Cette exposition nous en convainc : loin d’être un simple prélude aux grandes compositions abstraites des années 47-51, le corpus qu’elle réunit fut un laboratoire foisonnant. Par contrecoup, elle nous fait entendre que le dripping ne fut pas une finalité ultime pour Pollock. D’aucuns y ont vu l’exténuation de la peinture et son basculement dans le rite et dans la performance quand il représentait, pour d’autres, un sommet indépassable en termes d’autonomie formelle. Sans doute est-il plus juste d’y voir le cristal, certes éclatant, qui condensa, dans une conjoncture favorable, les réponses que Pollock avait trouvées aux problèmes artistiques et existentiels dont il avait hérité : les lignes de devenir qu’il entrecroise auraient ou, d’ailleurs, ont pu trouver d’autres développements. Il n’en reste pas moins que le dripping a exercé une vertu ascensionnelle tout à fait décisive dans l’évolution de la peinture de Pollock. L’exposition présente nous aide à la saisir, en venant conforter un jugement qu’émit Clement Greenberg dans son premier article sur le peintre : au sortir de sa première exposition personnelle chez Peggy Guggenheim, le critique d’art songea à “cette qualité fangeuse de la couleur qui caractérise si profondément une grande partie de la peinture américaine”, et remarqua qu’“il y a beaucoup de boue dans les grandes toiles de Pollock”. Cette boue, qui réfère à une touche épaisse et sinueuse, toute en empâtements, signale un possible enlisement : “l’espace se tend mais n’éclate pas en tableau”[3] — notait encore le critique —, il n’acquiert pas l’ampleur qui lui permettrait de sortir du format de chevalet. Nous observons en effet combien cette boue pouvait entraver une gestualité de plus en plus perceptible dans le déploiement calligraphique de la ligne, dans le frétillement des signes démultipliés et jetés sur la toile. Le dripping aura ainsi transmué cette boue en une substance diaphane, tantôt transparente et tantôt opaque ; il aura décongestionné l’espace pollockien, il l’aura rendu plus aérien en dépit de toute la matière qui le leste.

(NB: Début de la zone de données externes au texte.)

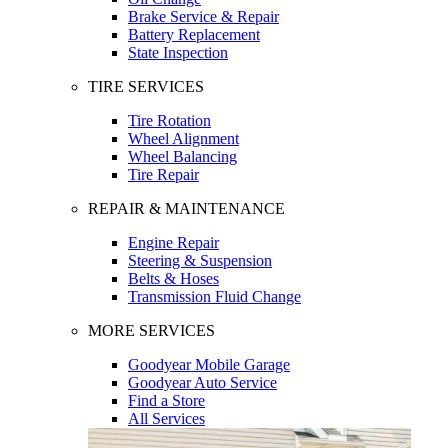
Brake Service & Repair
Battery Replacement
State Inspection
TIRE SERVICES
Tire Rotation
Wheel Alignment
Wheel Balancing
Tire Repair
REPAIR & MAINTENANCE
Engine Repair
Steering & Suspension
Belts & Hoses
Transmission Fluid Change
MORE SERVICES
Goodyear Mobile Garage
Goodyear Auto Service
Find a Store
All Services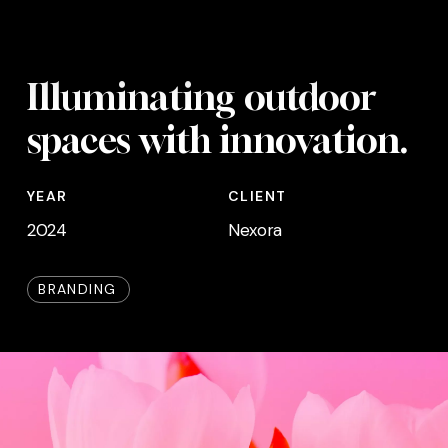
Skip
Menu
to
main
Illuminating outdoor
content
spaces with innovation.
YEAR
CLIENT
2024
Nexora
BRANDING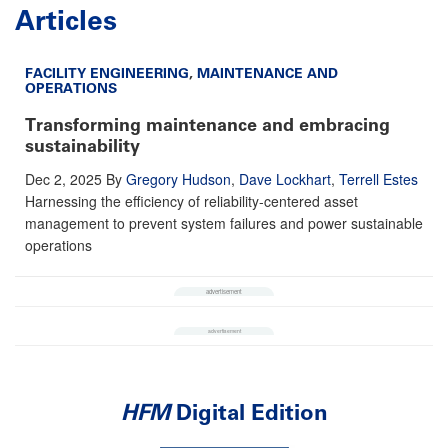
Articles
FACILITY ENGINEERING
,
MAINTENANCE AND
OPERATIONS
Transforming maintenance and embracing
sustainability
Dec 2, 2025
By
Gregory Hudson
,
Dave Lockhart
,
Terrell Estes
Harnessing the efficiency of reliability-centered asset
management to prevent system failures and power sustainable
operations
HFM
Digital Edition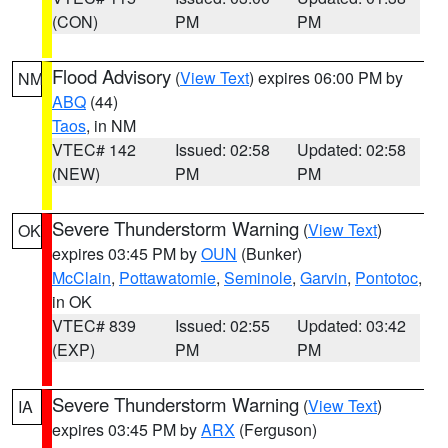
(CON)
PM
PM
Flood Advisory
(
View Text
) expires 06:00 PM by
NM
ABQ
(44)
Taos
, in NM
VTEC# 142
Issued: 02:58
Updated: 02:58
(NEW)
PM
PM
Severe Thunderstorm Warning
(
View Text
)
OK
expires 03:45 PM by
OUN
(Bunker)
McClain
,
Pottawatomie
,
Seminole
,
Garvin
,
Pontotoc
,
in OK
VTEC# 839
Issued: 02:55
Updated: 03:42
(EXP)
PM
PM
Severe Thunderstorm Warning
(
View Text
)
IA
expires 03:45 PM by
ARX
(Ferguson)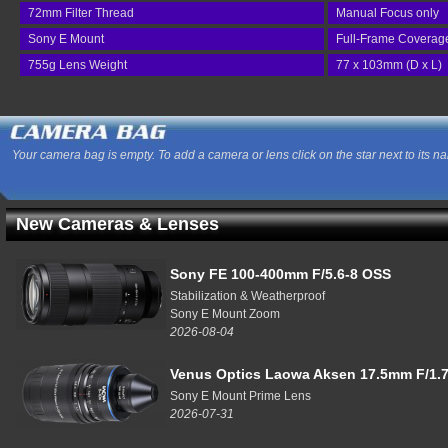
72mm Filter Thread
Manual Focus only
Sony E Mount
Full-Frame Coverag
755g Lens Weight
77 x 103mm (D x L)
Your camera bag is empty. To add a camera or lens click on the star next to its n
New Cameras & Lenses
Sony FE 100-400mm F/5.6-8 OSS
Stabilization & Weatherproof
Sony E Mount Zoom
2026-08-04
Venus Optics Laowa Aksen 17.5mm F/1.7
Sony E Mount Prime Lens
2026-07-31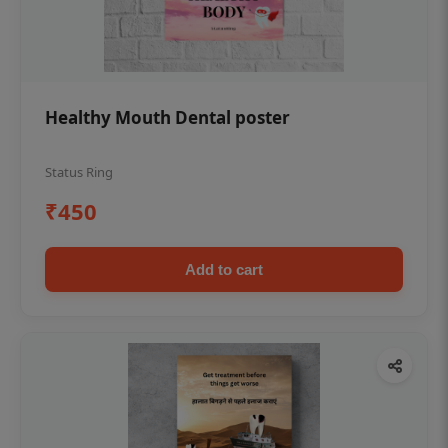
Healthy Mouth Dental poster
Status Ring
₹450
Add to cart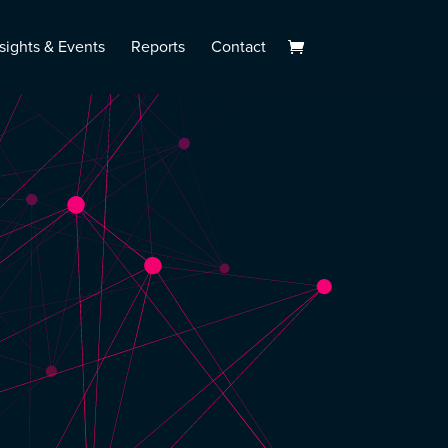
sights & Events
Reports
Contact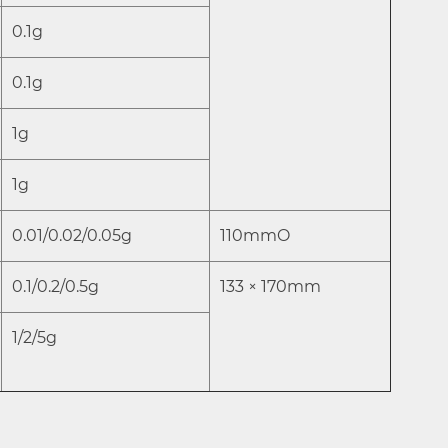
0.1g
0.1g
1g
1g
0.01/0.02/0.05g
110mmO
0.1/0.2/0.5g
133 × 170mm
1/2/5g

[1] “Jackson Pollock; les premières années (1934-1947)” est visible depuis le 15 octobre dernier et, ce, jusqu’au 19 janvier prochain.
[2] Entretien de Malitte Matta avec Harold Rosenberg, «Action painting: fin ou commencement?», novembre 1975, Paris-New York 1908-1968, Paris, Centre Georges Pompidou/Gallimard, 1977, p. 196-205
[3] Clement Greenberg, « Art », The Nation, 157, n° 22, 27 novembre 1943, p. 621, — repris in Pepe KARMEL (éd.), Jackson Pollock. Interviews, Articles and Reviews, New York : The Museum of Modern Art, 1999, p. 51.